Travel throughout the Italian peninsula, and you’ll find many other similarly well-thought out pairings with regional salamis created by modern pizza chefs. Sometimes they favour local suppliers, meaning that what eat will be the representation of a regional cuisine. Other chefs, who prefer to express their creativity without territorial restrictions, take a more eclectic approach and source cured meats from all over Italy.

While Italians have many high-quality products to choose from and a rich history of pizza making, that’s not to say there couldn't (or shouldn’t) be a shift in approach. Today’s Italian pizzaioli feel just as much pressure to compete and innovate as anyone, and they’re increasingly being exposed to more global perspectives through social media. 

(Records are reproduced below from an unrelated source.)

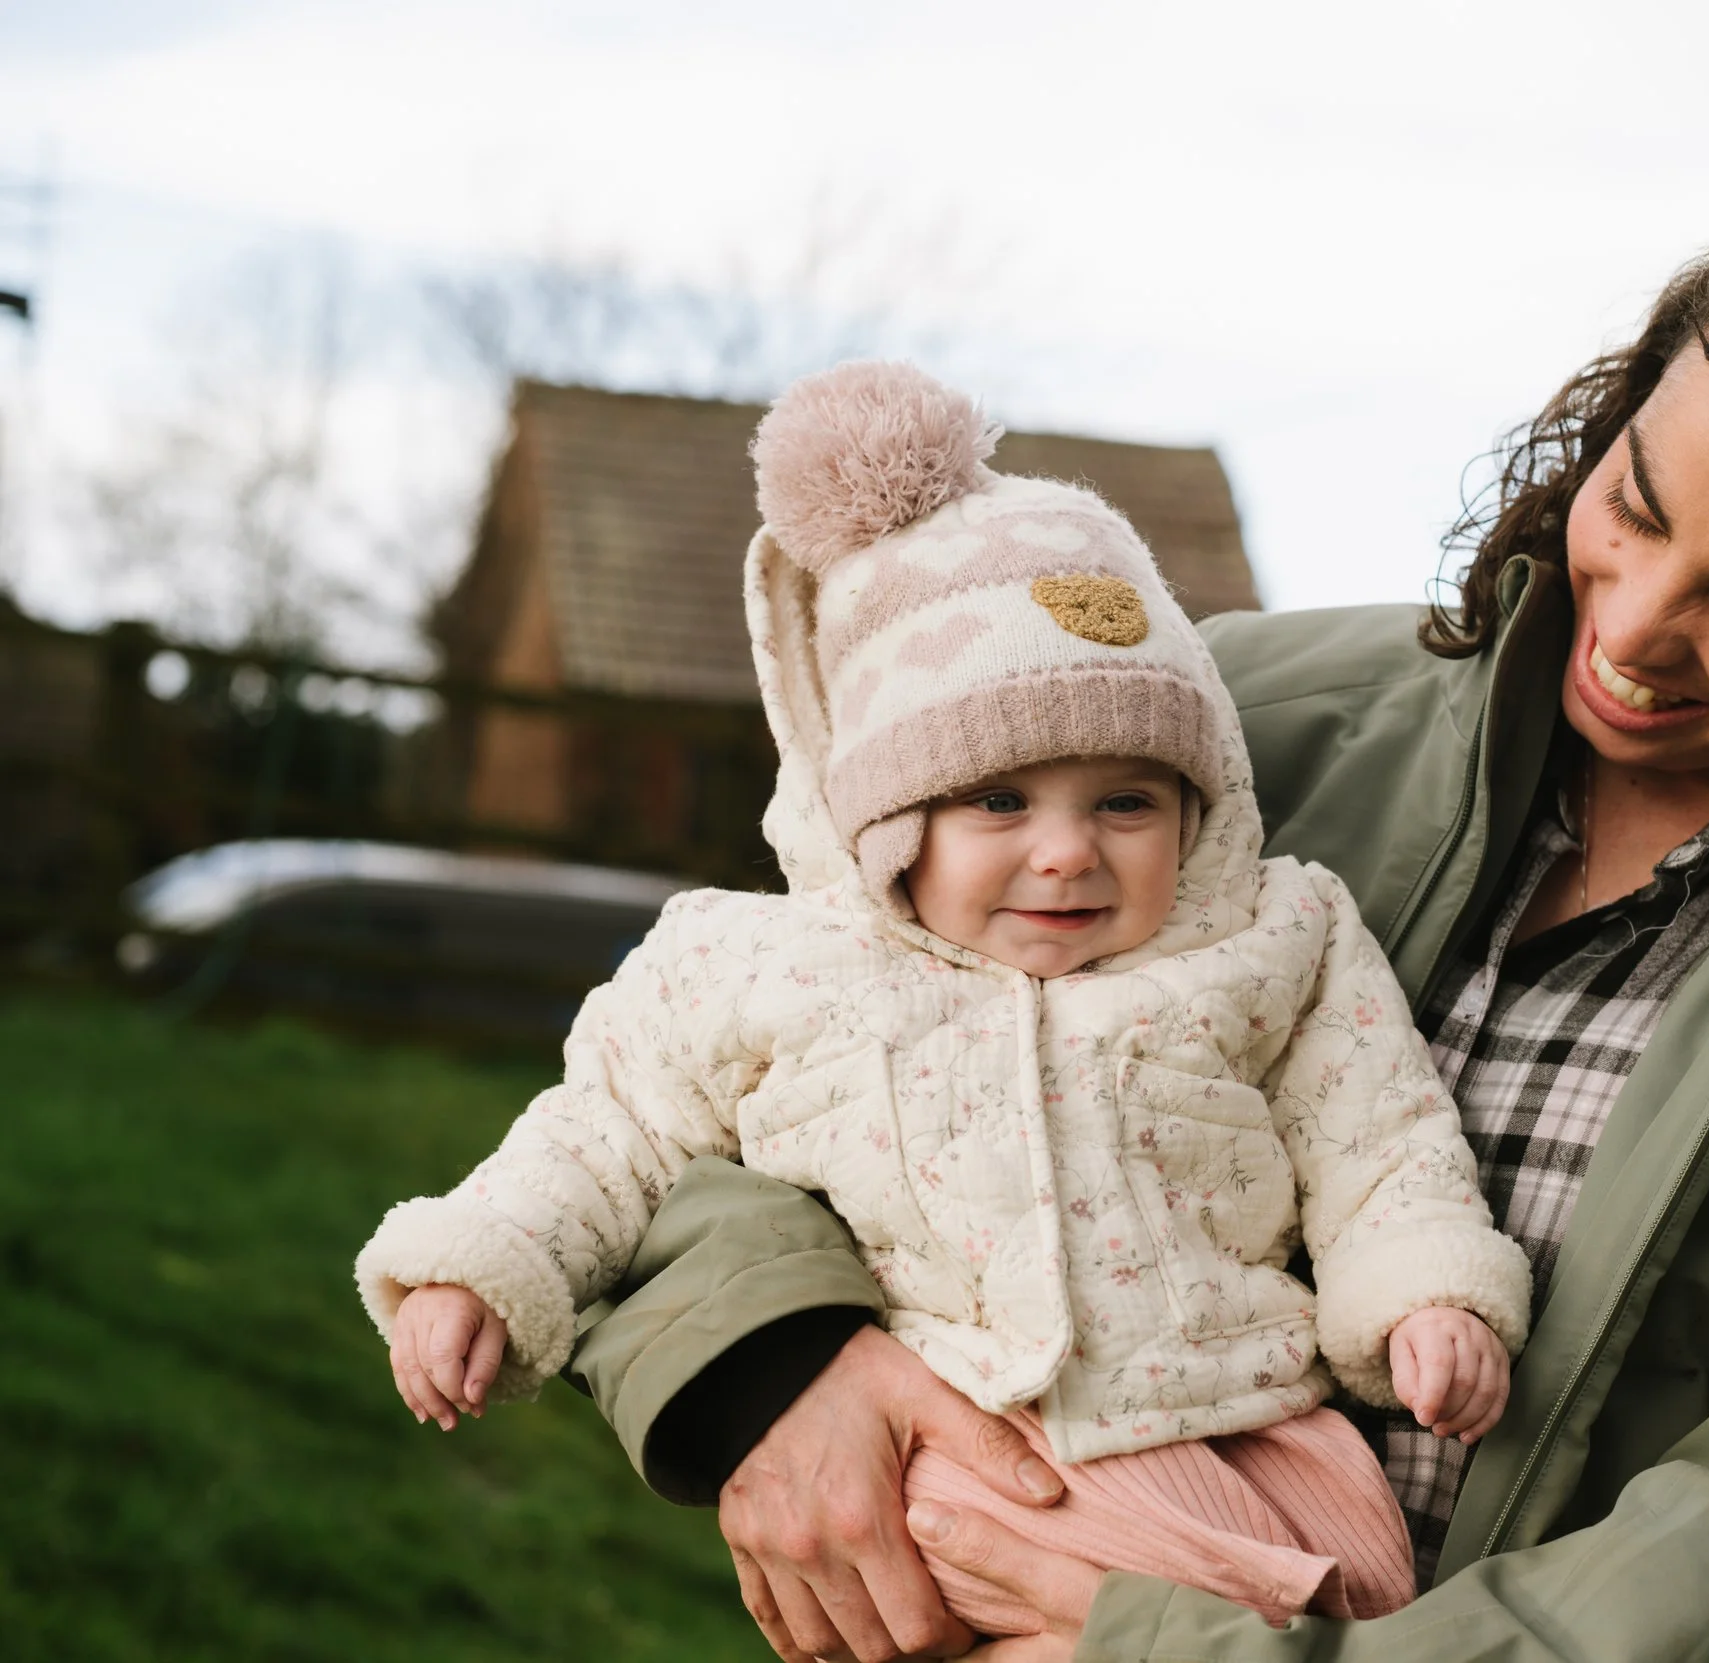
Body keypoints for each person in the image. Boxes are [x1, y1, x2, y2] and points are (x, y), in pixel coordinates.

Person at [562, 168, 1709, 1663]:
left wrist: (1190, 1648)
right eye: (1634, 508)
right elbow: (730, 1053)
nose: (1634, 628)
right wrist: (775, 1360)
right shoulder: (1223, 722)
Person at [355, 362, 1535, 1639]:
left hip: (1237, 1436)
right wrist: (483, 1268)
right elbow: (605, 1132)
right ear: (886, 821)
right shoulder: (764, 966)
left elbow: (1378, 1139)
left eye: (1126, 801)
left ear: (1201, 807)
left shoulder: (1270, 943)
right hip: (953, 1456)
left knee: (1324, 1607)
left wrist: (1423, 1293)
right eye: (998, 801)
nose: (1067, 852)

One example is pizzaiolo Espedito Mauro who decided to bring the international pizza making experience he acquired from extensive traveling into his pizzeria. In 2021, he opened in Naples OWAP in Naples. The acronym stands for One World, All Pizzas. The Neapolitan pizzaiolo found out about the Calabrian origins of pepperoni, and tracked down a food producer in Calabria that makes them for the rest of the world. He went for a spicier version of the sausage, but with less garlic and oil to accommodate his customers’ tastes and were happy to try something new.

Times are changing, and Italians are more open-minded about food, despite their reputation abroad. New ingredients pique the interest of chefs and eaters alike, and there’s an ongoing trend of curiosity, especially toward American pizza styles.

Whether pepperoni on pizza is a doomed experiment or the first stage of a full-scale invasion of ‘roni cups, is yet to be seen. Perhaps it won’t be long until we will start seeing pepperoni popping up on more of our Italian menus, and only time (and Italians) will tell whether or not pepperoni will be easily accepted by the general Italian pizza lover! 

That, though, is another topic for another discussion.

Giuseppe A. D'Angelo is a blogger and journalist based in Naples, Italy. He writes about his pizza travels for magazines and on his blog, Pizza DIXIT*, and co-hosts a podcast about pizza and food culture.